Underlying inflation at new peak on sterling slump
Recent talk of imminent deflation has been highly misleading. Headline CPI and RPI inflation have been artificially depressed by the December VAT cut, falling world energy prices and interest rate reductions. Underlying inflation has been picking up in response to the plunge in the exchange rate. February numbers released today confirm the trend and cast doubt on the MPC’s forecast of a big decline in the headline CPI rate later in 2009.
Despite a favourable impact from lower energy costs, annual CPI inflation rose from 3.0% in January to 3.2% in February. This was well above both the consensus expectation of 2.6% and a February Inflation Report projection of 2.7% for the first quarter. Inflation would be significantly higher but for December’s VAT cut: the CPI at constant tax rates rose an annual 4.2% in February.
Underlying inflation is often measured by the CPI excluding unprocessed food and energy. The annual rate of change of this index rose from 1.9% to 2.3% between January and February. Without the VAT cut, the February figure would have been over 3% – above the peak of 2.8% in August / September last year.
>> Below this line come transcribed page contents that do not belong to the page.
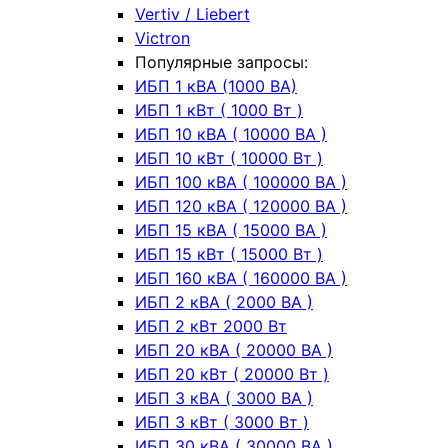
Vertiv / Liebert
Victron
Популярные запросы:
ИБП 1 кВА (1000 ВА)
ИБП 1 кВт ( 1000 Вт )
ИБП 10 кВА ( 10000 ВА )
ИБП 10 кВт ( 10000 Вт )
ИБП 100 кВА ( 100000 ВА )
ИБП 120 кВА ( 120000 ВА )
ИБП 15 кВА ( 15000 ВА )
ИБП 15 кВт ( 15000 Вт )
ИБП 160 кВА ( 160000 ВА )
ИБП 2 кВА ( 2000 ВА )
ИБП 2 кВт 2000 Вт
ИБП 20 кВА ( 20000 ВА )
ИБП 20 кВт ( 20000 Вт )
ИБП 3 кВА ( 3000 ВА )
ИБП 3 кВт ( 3000 Вт )
ИБП 30 кВА ( 30000 ВА )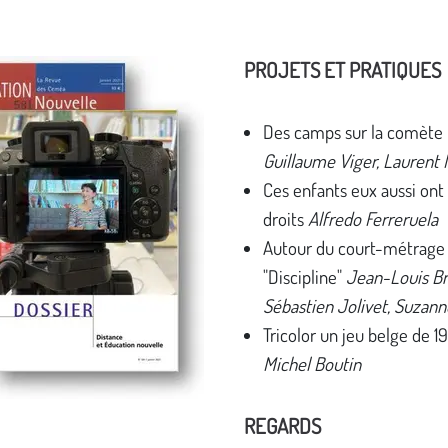
PROJETS ET PRATIQUES
Des camps sur la comète
Guillaume Viger, Laurent 
Ces enfants eux aussi ont
droits
Alfredo Ferreruela
Autour du court-métrage
"Discipline"
Jean-Louis Br
Sébastien Jolivet, Suzann
Tricolor un jeu belge de 1
Michel Boutin
REGARDS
The culprit is the plunge in sterling and a resulting surge in non-energy import costs – manufactured import prices rose an annual 14% in January. In his latest explanatory letter, Bank of England Governor Mervyn King notes that “much of the strength of the outturn appears to be concentrated in components where a large share of goods is imported”.
In his last letter, in December, Mr. King suggested that he would next have to write when annual CPI inflation fell below 1% later in 2009. The MPC, like the consensus, has underestimated the inflationary impact of sterling's slump. Recent cuts in energy tariffs and rising economic slack will pull inflation lower but sub-1% readings are unlikely barring a significant exchange rate recovery. Headline inflation will rebound sharply in early 2010 as VAT and energy benefits reverse.